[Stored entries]
******

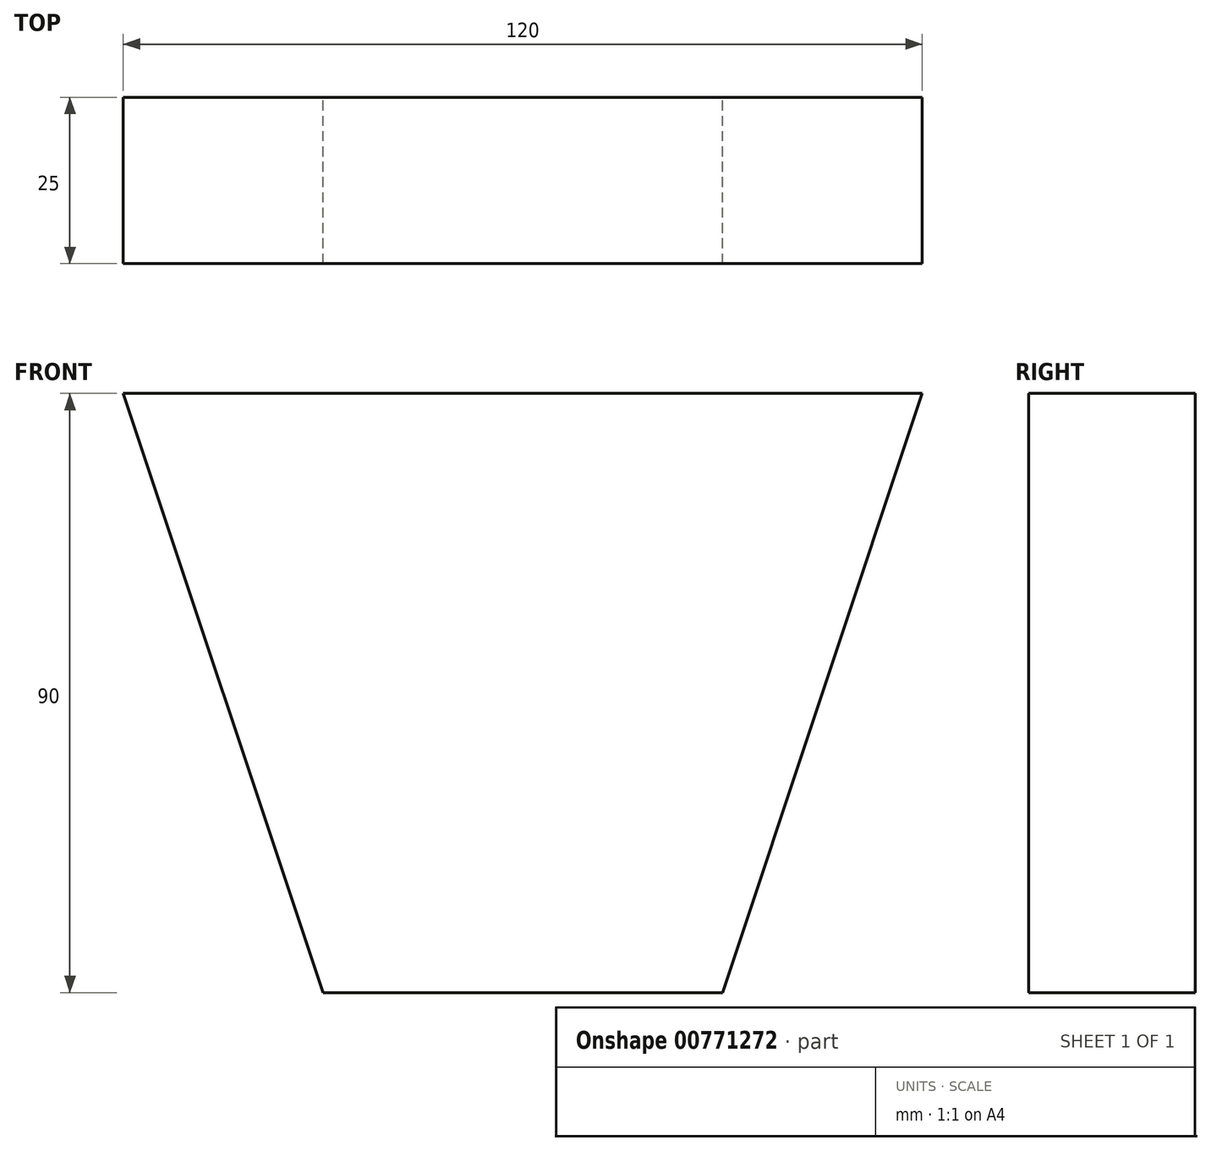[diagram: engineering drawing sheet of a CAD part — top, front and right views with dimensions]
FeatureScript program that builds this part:
annotation { "Feature Type Name" : "Feature", "Feature Type Description" : "" }
export const myFeature = defineFeature(function(context is Context, id is Id, definition is map)
    precondition{}
    {
        {
            var Q0;
            Q0=qCreatedBy(makeId("Front.planeOp"),FACE);
            var sketch = newSketch(context, id + "F0", { "sketchPlane" : qUnion([Q0])});
            skLineSegment(sketch, "E0", {"start": v(0, 0) * mm, "end": v(60, 0) * mm});
            skLineSegment(sketch, "E1", {"start": v(0, 0) * mm, "end": v(0, -90) * mm});
            skLineSegment(sketch, "E2", {"start": v(0, -90) * mm, "end": v(30, -90) * mm});
            skLineSegment(sketch, "E3", {"start": v(30, -90) * mm, "end": v(60, 0) * mm});
            skLineSegment(sketch, "E4", {"start": v(0, 0) * mm, "end": v(-60, 0) * mm});
            skLineSegment(sketch, "E5", {"start": v(0, -90) * mm, "end": v(-30, -90) * mm});
            skLineSegment(sketch, "E6", {"start": v(-30, -90) * mm, "end": v(-60, 0) * mm});
            skSolve(sketch);
        }
        {
            var Q0;
            Q0=makeQuery(id+"F0.imprint","IMPRINT",FACE,{"disambiguationData":[TD([[makeQuery(id+"F0.imprint","IMPRINT",EDGE,{"derivedFrom":sQuery(id+"F0.wireOp",EDGE,"E1")}),-1.0]])]});
            var Q1;
            Q1=makeQuery(id+"F0.imprint","IMPRINT",FACE,{"disambiguationData":[TD([[makeQuery(id+"F0.imprint","IMPRINT",EDGE,{"derivedFrom":sQuery(id+"F0.wireOp",EDGE,"E1")}),1.0]])]});
            extrude(context, id + "F1", {"entities" : qUnion([Q0, Q1]), "depth" : 25 * mm, "offsetDistance" : 25 * mm});
        }
    });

******

■ AIM OF THE TASK
Lay out the listing above as a Markdown table with the columns "No." and "Line", covering everything from the start of the listing through the line holding "var sketch = newSketch(context, id", inclusive. Skip blank lines and leave the pictures out.

■ REPLY
| No. | Line |
|---|---|
| 1 | [diagram: engineering drawing sheet of a CAD part — top, front and right views with dimensions] |
| 2 | FeatureScript program that builds this part: |
| 3 | annotation { "Feature Type Name" : "Feature", "Feature Type Description" : "" } |
| 4 | export const myFeature = defineFeature(function(context is Context, id is Id, definition is map) |
| 5 |     precondition{} |
| 6 |     { |
| 7 |         { |
| 8 |             var Q0; |
| 9 |             Q0=qCreatedBy(makeId("Front.planeOp"),FACE); |
| 10 |             var sketch = newSketch(context, id + "F0", { "sketchPlane" : qUnion([Q0])}); |